### STUDY TEXT
Butternut Squash, Walnut & Sage Risotto

The butternut squash is what makes this recipe so warm and creamy and the herbs and spices really bring out and compliment the flavor (not a typo British folk, this is the American spelling).

Now I cook in this new, healthy and nutritious way, there are certain ingredients I continually use.  I definitely eat a lot of butternut squash, but tahini and nutritional yeast are two other ingredients I use in many dishes.  I hadn’t heard of the latter until a couple of years ago.  But both are great for a variety of dishes, sauces and dips when made with only whole, plant-based ingredients.

I like to keep things simple, so although this recipe needs a number of ingredients, seven of them are simply herbs or spices you’ll need again for other dishes (and obviously for when you cook this again… duh!)

I love cooking this recipe for a variety of reasons.

This risotto is:

*Creamy

*Tasty

*Nutritious

*Plant-based

*Gluten-free

*Warming

*Healthy (with no processed or artificial ingredients)

*Simple to make!

Bon appetit!!

butternut-squash-walnut-sage-risotto

 

Butternut Squash, Walnut & Sage Risotto
* Creamy, flavorful and warming butternut squash risotto, teamed with walnuts and sage.
AuthorThe NutriGirl
No. servings:4 peoplePrep Time:Cook Time:45 mins

Ingredients

Instructions

  1. Wash rice and put in boiling water along with salt, 2 tbsp apple cider vinegar, 2 sage leaves, 2 tsp ground sage and the mixed herbs. Boil for 45 minutes and stir regularly ensuring the water doesn't run out.

### DATASET EXTRACT
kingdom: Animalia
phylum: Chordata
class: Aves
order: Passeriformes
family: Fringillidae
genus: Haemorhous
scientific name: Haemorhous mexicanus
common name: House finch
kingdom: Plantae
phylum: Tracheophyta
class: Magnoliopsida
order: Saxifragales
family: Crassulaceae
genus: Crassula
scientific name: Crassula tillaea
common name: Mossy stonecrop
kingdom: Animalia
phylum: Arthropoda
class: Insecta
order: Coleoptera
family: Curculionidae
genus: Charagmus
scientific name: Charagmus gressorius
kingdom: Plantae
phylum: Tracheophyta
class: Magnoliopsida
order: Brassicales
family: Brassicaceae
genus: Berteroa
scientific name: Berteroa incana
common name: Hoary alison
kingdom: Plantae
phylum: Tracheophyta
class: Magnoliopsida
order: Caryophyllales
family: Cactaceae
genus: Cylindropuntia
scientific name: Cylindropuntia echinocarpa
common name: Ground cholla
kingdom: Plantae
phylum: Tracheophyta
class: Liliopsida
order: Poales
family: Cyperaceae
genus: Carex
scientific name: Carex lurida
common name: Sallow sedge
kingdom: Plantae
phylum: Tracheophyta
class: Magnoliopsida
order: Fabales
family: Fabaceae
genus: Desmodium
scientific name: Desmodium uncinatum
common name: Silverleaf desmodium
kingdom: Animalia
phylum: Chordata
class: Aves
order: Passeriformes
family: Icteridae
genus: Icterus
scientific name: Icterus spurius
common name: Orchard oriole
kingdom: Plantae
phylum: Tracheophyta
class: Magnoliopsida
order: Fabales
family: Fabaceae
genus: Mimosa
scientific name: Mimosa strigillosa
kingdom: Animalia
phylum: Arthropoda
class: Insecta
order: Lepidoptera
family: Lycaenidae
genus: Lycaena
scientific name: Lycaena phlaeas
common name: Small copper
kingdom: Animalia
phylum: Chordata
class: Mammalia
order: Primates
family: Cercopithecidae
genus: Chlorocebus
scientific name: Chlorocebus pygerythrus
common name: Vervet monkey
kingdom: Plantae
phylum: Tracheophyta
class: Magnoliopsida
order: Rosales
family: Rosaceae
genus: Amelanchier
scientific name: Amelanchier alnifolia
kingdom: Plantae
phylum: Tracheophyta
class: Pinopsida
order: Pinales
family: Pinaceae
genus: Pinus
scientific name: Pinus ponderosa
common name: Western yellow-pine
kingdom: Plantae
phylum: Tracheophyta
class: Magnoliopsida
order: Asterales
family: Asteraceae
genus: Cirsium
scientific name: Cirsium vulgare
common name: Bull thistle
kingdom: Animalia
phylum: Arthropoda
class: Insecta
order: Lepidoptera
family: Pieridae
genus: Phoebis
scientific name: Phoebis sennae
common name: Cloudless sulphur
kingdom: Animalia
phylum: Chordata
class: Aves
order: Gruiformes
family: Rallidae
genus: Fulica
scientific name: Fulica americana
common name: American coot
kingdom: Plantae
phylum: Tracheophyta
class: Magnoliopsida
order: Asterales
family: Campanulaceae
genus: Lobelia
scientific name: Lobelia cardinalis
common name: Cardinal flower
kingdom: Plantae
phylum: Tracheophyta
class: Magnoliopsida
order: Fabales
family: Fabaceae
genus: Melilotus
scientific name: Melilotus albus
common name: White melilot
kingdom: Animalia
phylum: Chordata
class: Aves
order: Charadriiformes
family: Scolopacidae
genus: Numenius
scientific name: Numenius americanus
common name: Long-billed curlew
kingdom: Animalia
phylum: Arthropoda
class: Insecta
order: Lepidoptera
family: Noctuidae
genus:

### DIRECTIONS
Copy the part of the risotto recipe starting with "The butternut squash" and going on through "variety of reasons.".

### REPLY
The butternut squash is what makes this recipe so warm and creamy and the herbs and spices really bring out and compliment the flavor (not a typo British folk, this is the American spelling).

Now I cook in this new, healthy and nutritious way, there are certain ingredients I continually use.  I definitely eat a lot of butternut squash, but tahini and nutritional yeast are two other ingredients I use in many dishes.  I hadn’t heard of the latter until a couple of years ago.  But both are great for a variety of dishes, sauces and dips when made with only whole, plant-based ingredients.

I like to keep things simple, so although this recipe needs a number of ingredients, seven of them are simply herbs or spices you’ll need again for other dishes (and obviously for when you cook this again… duh!)

I love cooking this recipe for a variety of reasons.